GIVEN TEXT.
[Start of section]

# Notebook 03: Reporting and Visualization

This notebook creates a comprehensive report summarizing all metrics collected during embedding and inference operations.

## Report Contents

1. **Executive Summary**: High-level overview of the experiment
2. **Metrics Dashboard**: Detailed tables with token and timing statistics
3. **Visualizations**: Charts showing distributions, relationships, and comparisons
4. **Interpretation**: Analysis of what the metrics mean and practical implications

## Setup


In [None]:
# Import standard library modules
import sys
from pathlib import Path

# Add the src directory to Python path
project_root = Path().resolve().parent
sys.path.insert(0, str(project_root))

# Import our custom modules
from src.config import Config
from src.reporting import (
    load_metrics,
    aggregate_metrics,
    create_summary_tables,
    plot_token_distribution,
    plot_latency_vs_tokens,
    plot_throughput_comparison,
    plot_latency_distribution
)

[End of section]

WHAT YOU WILL DO.
[1] Answer these questions about the notebook, one line each:
(a) What does the notebook create?
(b) What does the Metrics Dashboard part of the report consist of?
(c) Which name is imported from src.config?
[2] Quote the stretch of the notebook from "# Notebook 03: Reporting" through "and inference operations.".
[3] List every plotting function that the notebook imports from src.reporting.
The records after this sentence come from a different source than the notebook.

DATA EXCERPTS.
[Start of section]

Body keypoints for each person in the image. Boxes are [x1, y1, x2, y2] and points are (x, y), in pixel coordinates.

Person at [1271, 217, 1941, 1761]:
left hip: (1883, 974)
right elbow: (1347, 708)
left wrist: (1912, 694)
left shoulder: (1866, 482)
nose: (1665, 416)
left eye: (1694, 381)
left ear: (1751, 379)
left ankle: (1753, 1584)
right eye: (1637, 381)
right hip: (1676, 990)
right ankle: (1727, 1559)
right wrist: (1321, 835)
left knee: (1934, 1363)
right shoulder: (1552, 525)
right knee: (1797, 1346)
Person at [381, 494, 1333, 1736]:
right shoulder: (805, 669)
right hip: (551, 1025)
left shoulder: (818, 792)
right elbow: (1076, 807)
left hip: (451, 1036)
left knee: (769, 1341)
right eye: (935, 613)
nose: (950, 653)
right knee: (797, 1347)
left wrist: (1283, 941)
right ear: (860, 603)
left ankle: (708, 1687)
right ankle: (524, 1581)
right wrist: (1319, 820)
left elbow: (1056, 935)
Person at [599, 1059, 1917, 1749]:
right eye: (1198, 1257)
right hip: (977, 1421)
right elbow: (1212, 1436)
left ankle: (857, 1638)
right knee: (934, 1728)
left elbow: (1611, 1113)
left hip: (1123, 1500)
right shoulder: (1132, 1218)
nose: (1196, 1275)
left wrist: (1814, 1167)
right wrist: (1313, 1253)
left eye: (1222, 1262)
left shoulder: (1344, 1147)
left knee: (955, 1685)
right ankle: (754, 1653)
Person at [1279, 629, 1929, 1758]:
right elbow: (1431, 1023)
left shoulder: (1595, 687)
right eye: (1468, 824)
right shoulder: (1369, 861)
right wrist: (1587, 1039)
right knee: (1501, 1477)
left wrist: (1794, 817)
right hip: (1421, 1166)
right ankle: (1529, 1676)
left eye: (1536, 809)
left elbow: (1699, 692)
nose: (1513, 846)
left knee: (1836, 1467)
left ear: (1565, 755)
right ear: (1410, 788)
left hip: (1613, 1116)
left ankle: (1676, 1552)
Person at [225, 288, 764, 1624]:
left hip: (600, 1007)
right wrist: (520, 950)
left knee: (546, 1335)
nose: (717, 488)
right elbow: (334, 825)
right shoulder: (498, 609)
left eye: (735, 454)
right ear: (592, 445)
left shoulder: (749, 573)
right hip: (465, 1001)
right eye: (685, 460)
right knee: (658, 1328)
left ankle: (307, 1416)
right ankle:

[End of section]

TASK-BY-TASK SOLUTIONS.
[1]
(a) A comprehensive report summarizing all metrics collected during embedding and inference operations.
(b) Detailed tables with token and timing statistics.
(c) Config.

[2]
# Notebook 03: Reporting and Visualization

This notebook creates a comprehensive report summarizing all metrics collected during embedding and inference operations.

[3]
plot_token_distribution
plot_latency_vs_tokens
plot_throughput_comparison
plot_latency_distribution